AKEBÉ OFF-NACOM: BASSINS VERSANTS INOPÉRANTS, ROUTES IMPRATICABLES ET INONDATIONS EN SAISONS DES PLUIES
Dans le 4ème arrondissement de Libreville, l’ombre de l’isolement et de l’abandon pèse sur le quartier d’Akebé Off-Nacom.

Si la capitale semble rayonner avec ses infrastructures modernes et son effervescence économique, certains quartiers, comme celui d’Akebé Off-Nacom., demeurent englués dans un état de précarité manifeste. Loin des projecteurs, ce quartier est caractérisé par un déficit criant dans l’accès aux services de base : éducation, santé, emploi, infrastructures routières. Les habitants de ce quartier tirent le diable par la queue. Ce qui alimente des frustrations, voire un sentiment d’abandon.
Gabriel Ntoutoume Mba, un habitant d'Akebé Off-Nacom, rend compte de cette réalité difficile.

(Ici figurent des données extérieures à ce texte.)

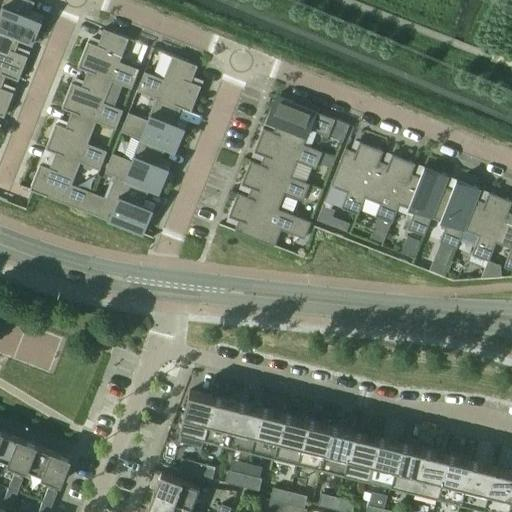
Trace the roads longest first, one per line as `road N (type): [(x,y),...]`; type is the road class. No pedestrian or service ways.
road 1 (residential): [(153,353),(385,413),(444,412),(511,426)]
road 2 (tertiary): [(511,309),(162,276)]
road 3 (tertiary): [(163,295),(511,329)]
road 4 (residential): [(241,58),(511,166)]
road 5 (residential): [(160,262),(241,58)]
road 6 (residential): [(0,182),(73,0)]
road 7 (residential): [(89,511),(153,353)]
road 8 (tertiary): [(0,252),(163,295)]
road 9 (tertiary): [(162,276),(0,233)]
road 10 (residential): [(92,0),(241,58)]
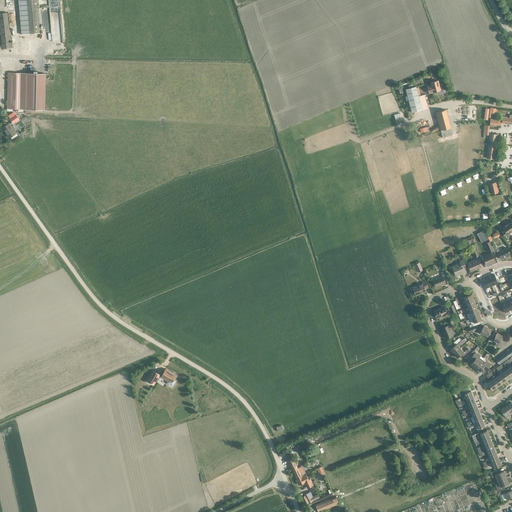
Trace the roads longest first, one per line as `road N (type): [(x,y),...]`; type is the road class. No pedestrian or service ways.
road 1 (unclassified): [(279,466),(242,399),(93,298),(0,167)]
road 2 (residential): [(471,283),(429,298),(425,310),(446,360),(473,377),(487,407)]
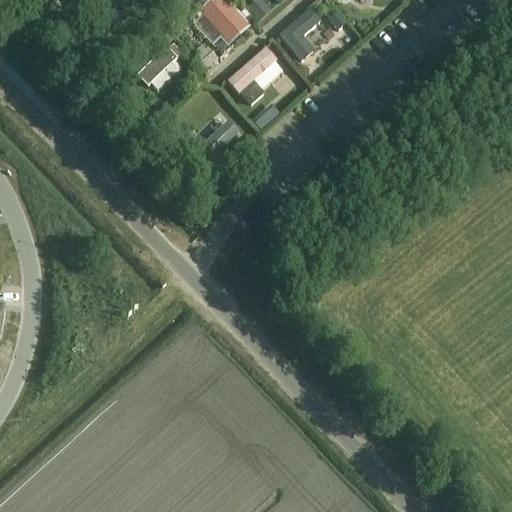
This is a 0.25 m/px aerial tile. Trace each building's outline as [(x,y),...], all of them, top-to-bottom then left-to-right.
[(114,14),(103,0),(67,0),(91,32),(114,14)] [(162,0),(168,3),(167,5),(179,11),(189,17),(194,9),(198,0),(162,0)] [(247,29),(221,0),(217,0),(200,16),(227,46),(247,29)] [(259,3),(248,13),(260,26),(271,15),(259,3)] [(322,27),(311,14),(280,40),(303,67),(315,56),(303,42),(322,27)] [(147,34),(135,46),(143,54),(155,43),(147,34)] [(350,37),(340,46),(348,55),(358,46),(350,37)] [(201,51),(195,56),(207,70),(217,62),(208,52),(205,55),(201,51)] [(168,52),(138,80),(148,90),(178,62),(168,52)] [(276,68),(265,55),(227,88),(238,101),(240,99),(251,112),(264,101),(253,88),(276,68)] [(96,64),(85,75),(102,92),(113,81),(112,80),(117,75),(108,66),(103,71),(96,64)] [(262,117),(251,126),(260,136),(271,127),(262,117)] [(192,148),(198,155),(194,159),(205,171),(238,141),(227,129),(204,150),(198,143),(192,148)] [(154,143),(166,155),(178,143),(166,132),(154,143)]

“Il faut dire qu’ici, dans le quartier d’Akebé Off-Nacom et ses environs, la situation est déplorable. Cela fait des années que nous vivons dans ce contexte d’isolement. Nos bassins versants ne sont toujours pas opérationnels, et lors des fortes pluies, c’est un véritable calvaire. Les riverains peinent à s’adapter à ces conditions extrêmes. C’est vraiment une situation tragique”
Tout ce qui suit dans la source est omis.